» Excerpt:
Although her dreams of softball gold had ended, the desire to be an Olympian was still strong for Meyers. Strong enough that she listened when U.S. Bobsled extended an invitation (albeit with a $1,400 price tag) to attend a camp in Lake Placid, even as she herself harbored doubts that her athletic abilities would translate to the new endeavor.
“It’s crazy. When I first started, I was like, there’s no way these two sports collide,” Meyers said. “But there really is a lot that transfers over from a mental aspect. Softball is hugely mental, and so is bobsled. In softball, you have to fine tune your swing. You’re taking 100 swings to make little adjustments to get that much more power on the ball. In bobsled, you’re making little adjustments to get every hundredth you can.”
Meyers is far from the first athlete to attempt to transition from another sport to bobsled. Football players and track stars have been the mainstay of the U.S. squad for the last three decades. But now U.S. Bobsled is finding talent in sports that don’t appear on the surface to lend themselves to bobsled.
Katie Eberling is one such talent.
Eberling was a volleyball standout for Western Michigan University, setting a number of school records during her collegiate career. But unlike Meyers and Jones, she harbored no Olympic aspirations in her sport. In fact, she’d already begun job interviews and was planning – in her words – for adulthood when Meyers reached out to her on Facebook in 2010 about giving bobsled a try.
After an initial experience that she describes as being akin to “a trash can being rolled off the side of a hill,” Eberling discovered she had an affinity for the sport. A National Strength and Conditioning Association All-American at WMU, Eberling used those skills to win the U.S. National Push Champion title in her rookie season.
But she maintains that her volleyball background has been an asset as well as she tries to push her way to the podium in Sochi.
“Volleyball’s a bit unique,” Eberling admitted. “But they’re both very explosive sports. So I think that’s made the transition to bobsled a little bit smoother in that I do a lot of explosive training, short bursts of energy with volleyball.”
“Katie is one of those people, on paper she might not be as fast as a Lolo Jones or may not be as strong as an Aja Evans,” Evans said. “But she puts in the hard work. Her body just knows how to push a sled. It’s the craziest thing. There are very few athletes who come into a sport and just naturally take to it, and she’s one of them.”
So is Jazmine Fenlator.
Fenlator comes from bobsled’s more traditional recruiting grounds of track and field. But unlike the sprinters and jumpers that have populated the sport from Willie Gault to Vonetta Flowers to Jones, Fenlator was a thrower, competing in shot put, hammer and discus for Rider University.
But perhaps more important than Fenlator’s skill set was her drive. From an early age, she was determined to be an Olympian. Bobsled just happened to give her the opportunity.
“I think a common theme for all of us who transition to bobsled is that we grew up having an Olympic dream,” Fenlator said. “It didn’t matter what sport it was. Whether we grew up playing soccer or football, people on my team knew they wanted to be Olympians.

» Dataset entries:
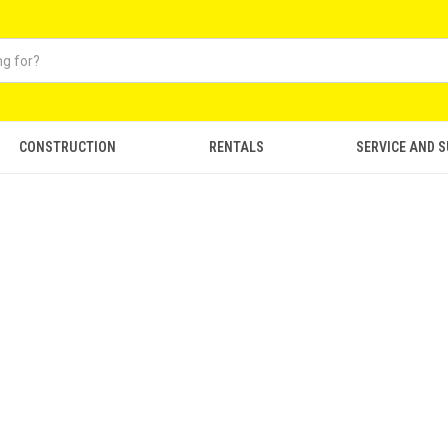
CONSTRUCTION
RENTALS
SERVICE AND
...
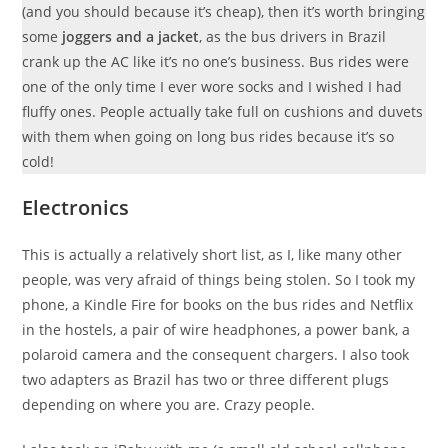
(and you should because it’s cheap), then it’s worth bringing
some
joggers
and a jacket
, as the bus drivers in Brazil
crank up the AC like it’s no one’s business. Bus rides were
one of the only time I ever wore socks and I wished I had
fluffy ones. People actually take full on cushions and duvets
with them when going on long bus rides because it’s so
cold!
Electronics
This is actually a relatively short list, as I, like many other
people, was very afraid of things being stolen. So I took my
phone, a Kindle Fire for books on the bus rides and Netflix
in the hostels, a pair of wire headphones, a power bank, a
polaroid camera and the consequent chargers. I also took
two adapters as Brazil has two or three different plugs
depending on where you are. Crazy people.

» What to do:
Answer these questions using the bobsled excerpt.
1. What price came with U.S. Bobsled's invitation to the Lake Placid camp?
2. For which university was Eberling a volleyball standout?
3. In which events did Fenlator compete for Rider University?
The listing is separate material and has no connection to the bobsled excerpt.

» Finished task:
1. $1,400.
2. Western Michigan University.
3. Shot put, hammer and discus.